Those reasons make sense, flecc. Let me offer another possibility too:
From one point of view, the present system is just a silly mistake. It governs speed by measuring the rotation of the crank, which is only indirectly related to speed, rather than the rotation of a wheel, which is directly related to speed. If you can do one, you ought to be able to do the other.
But consider that the electrical parts of the bike are made by Panasonic, and the mechanical parts by Kalkhoff, Biketec, or whomever. Perhaps moving the rotation sensor from the crank to the wheel means moving it out of the part of the bike that Panasonic supplies, and on to the part that the bike builder is responsible for.
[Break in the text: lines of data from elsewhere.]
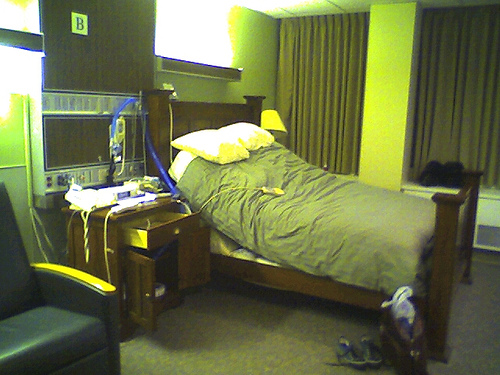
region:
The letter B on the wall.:
[69, 16, 89, 31]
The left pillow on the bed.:
[165, 126, 251, 173]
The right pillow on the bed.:
[219, 117, 272, 152]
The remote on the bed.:
[226, 171, 301, 201]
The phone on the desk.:
[62, 181, 115, 215]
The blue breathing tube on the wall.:
[112, 85, 184, 180]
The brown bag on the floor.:
[383, 285, 433, 373]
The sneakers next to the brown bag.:
[322, 327, 388, 372]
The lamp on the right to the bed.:
[260, 106, 290, 149]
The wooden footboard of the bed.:
[437, 146, 489, 345]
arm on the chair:
[26, 258, 123, 304]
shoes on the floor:
[328, 331, 383, 366]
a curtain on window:
[430, 20, 487, 102]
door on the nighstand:
[128, 254, 162, 324]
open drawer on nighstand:
[130, 210, 200, 237]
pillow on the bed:
[188, 132, 256, 153]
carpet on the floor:
[168, 335, 257, 365]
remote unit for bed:
[250, 182, 300, 205]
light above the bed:
[162, 51, 255, 81]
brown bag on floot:
[374, 294, 437, 368]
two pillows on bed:
[168, 106, 276, 161]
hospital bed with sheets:
[157, 106, 479, 309]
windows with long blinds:
[275, 15, 498, 187]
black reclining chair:
[0, 178, 130, 369]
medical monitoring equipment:
[40, 88, 197, 213]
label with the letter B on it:
[70, 11, 93, 41]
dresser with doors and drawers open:
[68, 203, 220, 337]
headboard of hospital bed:
[154, 86, 287, 300]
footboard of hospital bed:
[431, 155, 485, 354]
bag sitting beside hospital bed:
[377, 283, 444, 373]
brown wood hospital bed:
[137, 80, 492, 358]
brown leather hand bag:
[378, 277, 433, 370]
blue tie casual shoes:
[321, 321, 388, 373]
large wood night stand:
[45, 172, 227, 332]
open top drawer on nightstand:
[102, 207, 205, 245]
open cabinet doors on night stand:
[113, 219, 228, 339]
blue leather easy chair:
[3, 174, 129, 374]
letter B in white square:
[65, 10, 95, 47]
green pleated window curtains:
[265, 0, 498, 192]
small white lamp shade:
[253, 97, 286, 144]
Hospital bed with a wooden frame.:
[145, 88, 485, 363]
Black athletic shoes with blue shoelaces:
[323, 333, 384, 373]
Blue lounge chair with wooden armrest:
[0, 179, 125, 373]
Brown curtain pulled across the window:
[269, 6, 371, 178]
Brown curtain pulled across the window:
[402, 3, 498, 203]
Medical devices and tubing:
[105, 82, 190, 211]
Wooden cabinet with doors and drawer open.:
[62, 193, 213, 347]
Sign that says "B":
[69, 8, 91, 35]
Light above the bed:
[154, 37, 246, 84]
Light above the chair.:
[0, 11, 47, 65]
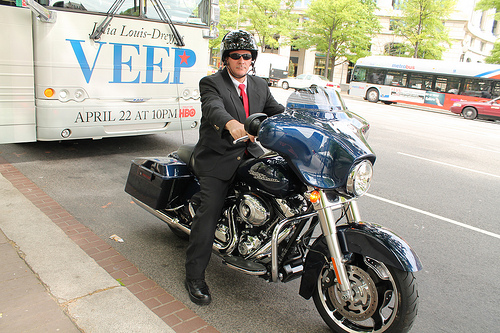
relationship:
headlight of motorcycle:
[325, 142, 388, 197] [123, 83, 423, 330]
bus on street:
[0, 0, 220, 150] [30, 51, 499, 314]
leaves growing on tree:
[279, 2, 400, 91] [277, 12, 417, 82]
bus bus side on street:
[346, 52, 498, 109] [0, 86, 498, 331]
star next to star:
[172, 45, 204, 64] [170, 50, 193, 73]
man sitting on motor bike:
[182, 29, 286, 307] [145, 86, 423, 331]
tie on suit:
[224, 68, 262, 126] [181, 69, 288, 277]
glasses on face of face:
[228, 52, 252, 60] [223, 46, 253, 76]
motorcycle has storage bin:
[113, 72, 431, 331] [122, 140, 205, 215]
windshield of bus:
[49, 0, 227, 27] [2, 0, 211, 142]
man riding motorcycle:
[166, 25, 328, 313] [105, 41, 457, 327]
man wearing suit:
[182, 29, 286, 307] [180, 30, 267, 317]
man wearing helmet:
[182, 29, 286, 307] [220, 27, 258, 59]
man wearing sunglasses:
[182, 29, 286, 307] [221, 44, 259, 64]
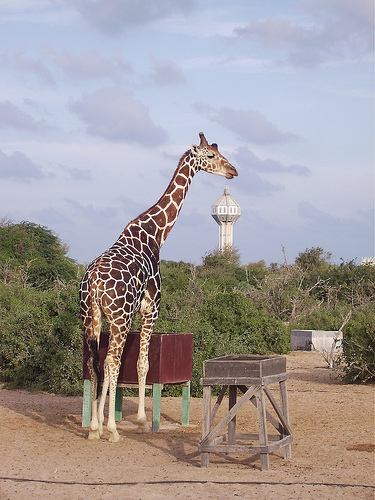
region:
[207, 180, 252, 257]
tall white tower behind giraffe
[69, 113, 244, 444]
brown spotted giraffe standing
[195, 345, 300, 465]
brown box on sand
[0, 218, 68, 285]
tall leafy green tree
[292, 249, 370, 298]
green bushy twig vegetation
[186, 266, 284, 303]
green bushy twig vegetation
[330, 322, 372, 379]
green bushy twig vegetation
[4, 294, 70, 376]
green bushy twig vegetation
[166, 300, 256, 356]
green bushy twig vegetation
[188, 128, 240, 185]
brown spotted giraffe's head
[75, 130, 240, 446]
Large giraffe standing in the sand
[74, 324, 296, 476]
Two large silos for food and water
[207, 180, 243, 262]
Watch tower extended over top of the trees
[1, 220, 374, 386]
Thick vegetative forest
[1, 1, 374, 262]
Cloudy greyish blue sky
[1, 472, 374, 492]
shadow of a rope or wire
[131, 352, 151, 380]
Giraffe's knoby knee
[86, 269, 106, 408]
Giraffe's long tail with a dark hairy tip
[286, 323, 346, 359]
Concrete structure in the middle of the forest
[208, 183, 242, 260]
Tall white building extended into the clouds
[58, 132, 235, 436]
giraffe standing next to trough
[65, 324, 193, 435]
red trough with blue legs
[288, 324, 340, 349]
white cement trough in distance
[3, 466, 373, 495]
dark line in sand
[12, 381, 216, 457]
shadow of giraffe and troughs on sand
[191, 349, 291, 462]
brown trough on wood stand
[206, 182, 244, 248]
white tower in the distance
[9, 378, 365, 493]
dirt giraffe is standing on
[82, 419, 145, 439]
white hooves of giraffe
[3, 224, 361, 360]
bushes and trees around trough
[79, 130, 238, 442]
A very tall giraffe.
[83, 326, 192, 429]
A red and green feeding trough.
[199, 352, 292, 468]
A wooden feeding trough.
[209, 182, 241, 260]
A distant tower.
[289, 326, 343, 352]
A grey square building.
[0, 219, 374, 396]
A large grouping of trees.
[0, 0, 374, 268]
The blue sky with clouds.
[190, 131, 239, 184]
A giraffe head.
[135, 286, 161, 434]
A long giraffe leg.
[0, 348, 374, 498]
Bare dry ground.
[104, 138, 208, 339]
brown giraffe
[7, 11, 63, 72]
white clouds in blue sky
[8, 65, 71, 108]
white clouds in blue sky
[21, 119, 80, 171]
white clouds in blue sky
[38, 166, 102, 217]
white clouds in blue sky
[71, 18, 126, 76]
white clouds in blue sky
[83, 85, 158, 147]
white clouds in blue sky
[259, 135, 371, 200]
white clouds in blue sky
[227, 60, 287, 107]
white clouds in blue sky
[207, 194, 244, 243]
white tower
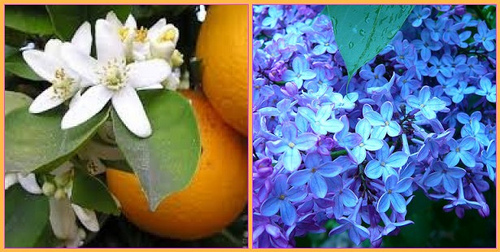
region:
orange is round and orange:
[78, 88, 264, 248]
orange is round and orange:
[165, 0, 311, 197]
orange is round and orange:
[164, 4, 294, 84]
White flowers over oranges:
[18, 5, 194, 142]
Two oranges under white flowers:
[97, 2, 253, 232]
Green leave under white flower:
[102, 82, 207, 213]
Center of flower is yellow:
[91, 52, 137, 92]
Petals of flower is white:
[59, 85, 152, 140]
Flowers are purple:
[253, 0, 498, 247]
This would complicate matters substantially, and require a closer integration between Panasonic and the bike builder. It's not that it's hard to do--it's just hard for Kalkhoff of Biketec, whose core competence is bicycle mechanics rather than electronics.
When I'm not on my bike, I do product design for a large publishing house. What I do, for the most part, is to mediate between the technology people and the editorial staff. Fortunately, we have lots of expertise in both areas, and so can build products that integrate editorial content with technology in a graceful way. It would be vastly harder to do what needs to be done if I had to source editorial content from one company and technology from another. And so I might find myself doing silly things, like measuring crank rotation rather than wheel rotation.
I still think this is a foolish mistake. If you put flecc, the Panasonic engineers, and the Biketec engineers in the same room, you'd have an elegant solution within an hour or two. The trick, I suppose, is to get them to do it. And to understand why they haven't, you only need to look at flecc's list.